Sight recovery in mice

Published: Thursday, June 24, 2010 - 13:39 in Health & Medicine

Retinitis pigmentosa affects over one million people worldwide and is manifested by a progressive loss of sight, eventually leading to blindness. Retinitis pigmentosa is a form of inherited retinal degeneration that affects the light-sensitive cells : photoreceptors. Photoreceptors are a special type of neuron which convert light into nervous impulses. These impulses are then processed by the retina and transmitted along the nerve fibres to the brain. There are two types of photoreceptors: rods and cones. As the disease progresses, it leads initially to degeneration of the rods which are responsible for night vision. Then the cones, which are responsible for diurnal vision, become affected. Whereas the rods are destroyed, the cones survive in the organism for extended periods, even after the occurrence of blindness as they cease to function. This inspired the researchers from the Friedrich Miescher Institute (FMI) and the Institut de la Vision to develop a genetic therapy to restore the visual function of the cones which were defective (dormant) but remained present.

Recreating a biological photoelectric system

At the stage of the disease where the researchers have intervened, although the defective cones no longer possess the ability to respond to a luminous stimulation (photo reception function) they do still retain some electrical properties and their connections with the neurons of the inner retina which normally transmit visual information to the brain. Hence, they are able to be activated artificially. Earlier work, carried out by the same team under the direction of Botond Roska (FMI), had shown that light-sensitive ionic channels, identified by the team of Ernst Bamberg (Max Planck Institute, Frankfurt), had the ability to modulate electrical activity from various neurons into which they had been introduced, in response to the level of light.

By combining these two observations, the researchers have succeeded in reactivating cones and thus allowing re-stimulation of the mice's ON/OFF transmission channels. To achieve this, they have introduced a protein, via a genetic therapy vector, which is capable of coupling luminous stimulation to ionic transport, hence reintroducing the phototransduction cascade required for vision. The researchers have therefore recreated a genuine biological photoelectric system.

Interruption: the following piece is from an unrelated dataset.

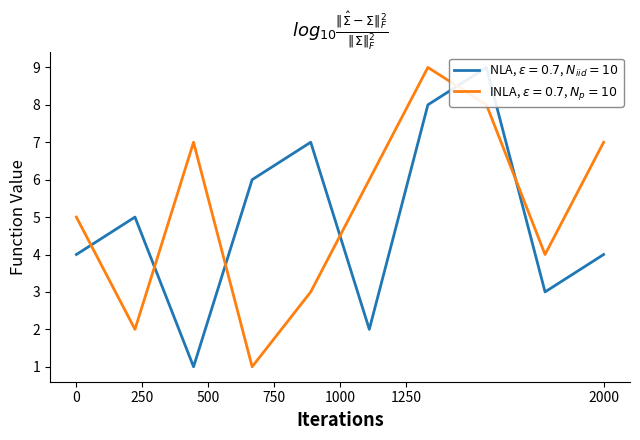

What is the difference between the maximum and minimum values in the col_2 series?

8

These results are very promising, particularly as they have been confirmed by Serge Picaud and researchers at the Institut de la Vision using human retina in cultures and therapeutic vectors for which human compatibility has already been demonstrated. The photosensitive protein can be expressed in human cone photoreceptors to which it confers a new sensitivity to light.

"We integrated the clinical approach as soon as we obtained the first fundamental results of this work. So, at the national reference center for rare diseases of the retina, thanks to non-invasive high-resolution retinal imaging techniques, we can now target patients to whom this therapy could be applied" explains José Alain Sahel, who points out that the transition from mice to man always carries many uncertainties. « The results are also very complementary to the research which has been carried out at the Institute and the CIC by the team of Serge Picaud, which aims to test and improve an artificial retina as well as our research on RdCVF protein which protects the activity of cones ".